BEGIN EXCERPTED PASSAGE

The GSA Office of the CIO oversees the architecture of the current system, which is based on a common database and modular software design. The system handles management control across the GSA enterprise by integrating and automating the management of IT applications, databases, networks, security, storage, and systems across departments and disciplines.
The GSA is seeking a software as a service (SaaS) provider that can meet the requirements of a sizeable task list and do so by the end of the year, hoping for a new system by December, according to the RFI.
The cloud-based enterprise management system must provide service desk, asset management, client management, network service monitoring, and system management tools, among others. The agency lays out specific needs for each of these categories of functionality in its RFI.
In December U.S. CIO Vivek Kundra issued a cloud first mandate for federal agencies, requiring they consider the cloud first when planning new technology projects in order to achieve cost savings and other benefits taking software and hardware off-premise provides. The move has spurred the GSA, which manages public buildings and provides goods and services to other agencies, as well as the agencies it serves to plan new cloud projects.

END EXCERPTED PASSAGE
BEGIN DATASET CONTENT

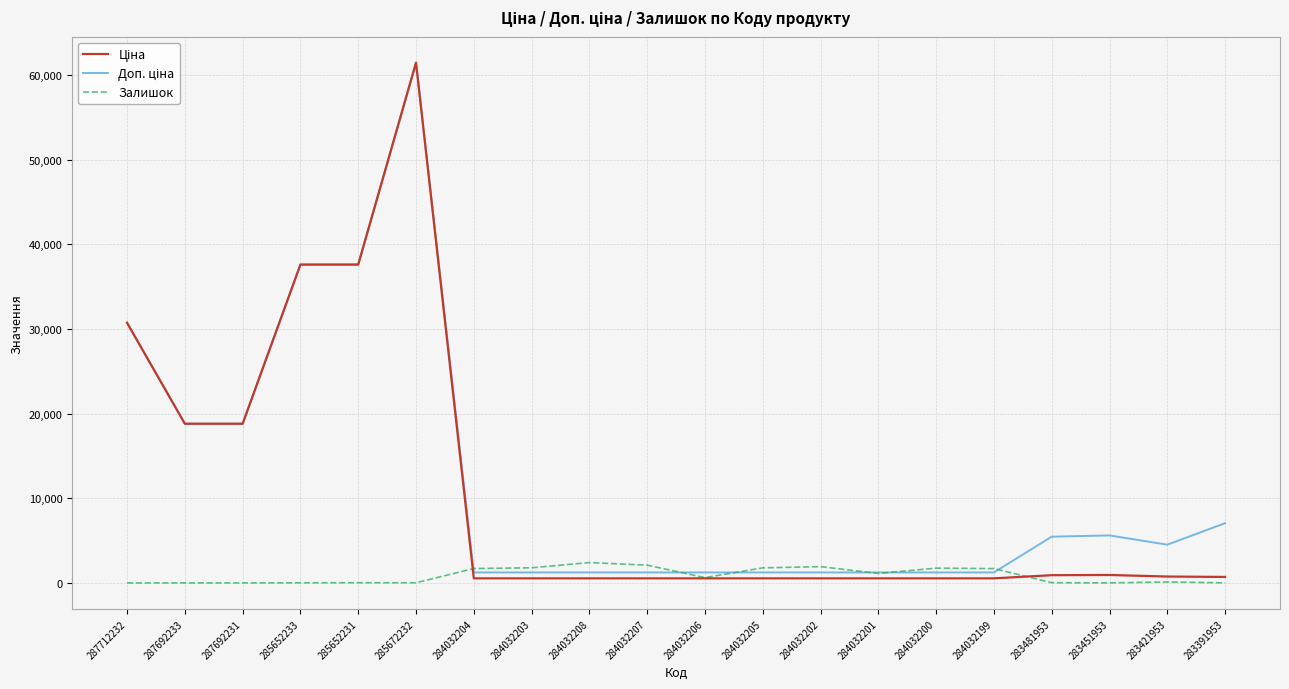

What is the greatest value displayed?

61434.3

END DATASET CONTENT

Turn the paragraph beginning "The cloud-based enterprise management system" in the GSA excerpt above into a short bulleted list that keeps its main facts.

- The cloud-based enterprise management system must provide several kinds of tools, among them:
  - service desk
  - asset management
  - client management
  - network service monitoring
  - system management
- The RFI lays out specific needs for each of these categories.